Canada Mortgage and Housing Corp.'s (CMHC) plan to introduce Canada Mortgage Bonds (CMBs) - bonds that feature semi-annual interest payments, a repayment of principal at maturity and payment guarantee by CMHC - will have both a good and bad effect on the Canadian securitization market, sources say.
These bonds will be issued through a special purpose trust called Canada Housing Trust. Proceeds from the sale of these bonds will be used to buy mortgage-backed securities. Bondholders will be paid with the interest and principal from the funds derived from the underlying mortgages.
These semi-annual bullet bonds, although backed by residential mortgages, (because they carry a government guarantee on them), will be trading like a structured government product rather than a triple-A spread product the way asset-backed securities do.

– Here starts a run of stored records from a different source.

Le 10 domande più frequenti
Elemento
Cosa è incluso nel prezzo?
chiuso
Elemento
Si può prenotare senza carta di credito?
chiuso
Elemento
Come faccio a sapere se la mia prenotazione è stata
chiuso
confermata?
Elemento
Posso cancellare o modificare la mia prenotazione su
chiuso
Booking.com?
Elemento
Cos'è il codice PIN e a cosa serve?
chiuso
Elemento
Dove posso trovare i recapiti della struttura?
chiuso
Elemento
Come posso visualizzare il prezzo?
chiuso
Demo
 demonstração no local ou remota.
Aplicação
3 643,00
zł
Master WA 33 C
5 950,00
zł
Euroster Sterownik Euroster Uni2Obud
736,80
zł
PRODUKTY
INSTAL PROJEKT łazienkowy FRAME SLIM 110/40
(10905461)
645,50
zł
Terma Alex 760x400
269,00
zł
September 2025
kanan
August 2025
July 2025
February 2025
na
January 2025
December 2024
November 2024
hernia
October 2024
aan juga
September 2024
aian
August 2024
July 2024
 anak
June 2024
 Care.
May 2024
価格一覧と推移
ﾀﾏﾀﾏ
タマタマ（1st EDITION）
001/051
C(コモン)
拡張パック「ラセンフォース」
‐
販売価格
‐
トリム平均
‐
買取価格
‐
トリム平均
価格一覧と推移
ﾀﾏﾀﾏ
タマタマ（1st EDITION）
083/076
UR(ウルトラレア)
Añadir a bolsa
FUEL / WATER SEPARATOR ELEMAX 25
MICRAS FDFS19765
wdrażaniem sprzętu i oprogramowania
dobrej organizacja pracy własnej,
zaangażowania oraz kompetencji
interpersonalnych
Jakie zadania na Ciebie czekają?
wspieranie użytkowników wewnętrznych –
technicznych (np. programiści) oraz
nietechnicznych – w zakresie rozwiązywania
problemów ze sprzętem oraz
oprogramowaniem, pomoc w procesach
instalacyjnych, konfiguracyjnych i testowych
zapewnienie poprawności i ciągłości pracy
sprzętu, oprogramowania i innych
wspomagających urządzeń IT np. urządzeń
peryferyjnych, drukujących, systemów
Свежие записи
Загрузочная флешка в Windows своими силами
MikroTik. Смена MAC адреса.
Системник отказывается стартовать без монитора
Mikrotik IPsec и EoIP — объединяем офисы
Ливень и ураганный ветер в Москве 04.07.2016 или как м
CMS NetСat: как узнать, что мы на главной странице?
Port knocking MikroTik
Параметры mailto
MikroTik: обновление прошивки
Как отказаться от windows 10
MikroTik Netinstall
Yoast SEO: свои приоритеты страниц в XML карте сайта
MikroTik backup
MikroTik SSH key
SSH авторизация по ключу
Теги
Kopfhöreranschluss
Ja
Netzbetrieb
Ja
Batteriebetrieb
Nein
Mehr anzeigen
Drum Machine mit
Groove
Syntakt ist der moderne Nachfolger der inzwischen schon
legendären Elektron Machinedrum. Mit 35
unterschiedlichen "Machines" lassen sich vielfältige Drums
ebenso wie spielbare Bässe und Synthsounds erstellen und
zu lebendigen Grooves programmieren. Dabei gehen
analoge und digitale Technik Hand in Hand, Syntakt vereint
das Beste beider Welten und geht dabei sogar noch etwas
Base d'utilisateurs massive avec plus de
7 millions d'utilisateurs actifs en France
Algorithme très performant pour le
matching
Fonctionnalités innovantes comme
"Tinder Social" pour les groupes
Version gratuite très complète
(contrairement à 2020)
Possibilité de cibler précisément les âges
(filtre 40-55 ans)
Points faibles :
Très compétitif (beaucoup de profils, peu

The CMHC currently issues unsecured debt somewhere between15 basis points or so above equivalent government of Canada (GOC) bonds. Market sources say that CMBs would likely trade inside of 15 basis points because of the volume of issuance that they could create. The significant volume will make them almost as liquid as government bonds.
"For people that were traditionally buyers of government securities that have not made the transition to buying triple-A asset-backeds, it would probably be a welcome halfway house," said David Allan, head of securitization at CIBC World Markets. "They won't have to get themselves over the complexity hurdle of buying triple-A structured spread product; instead, they can migrate just to this structured government debt."
Although the program would be a big source of product for the Canadian securitization market, experts say that the program may crowd out opportunities for asset-backed product and other triple-A products that trade at a higher spread because such securities do not carry any government guarantee.
The program, CMHC said, would likely begin in the spring.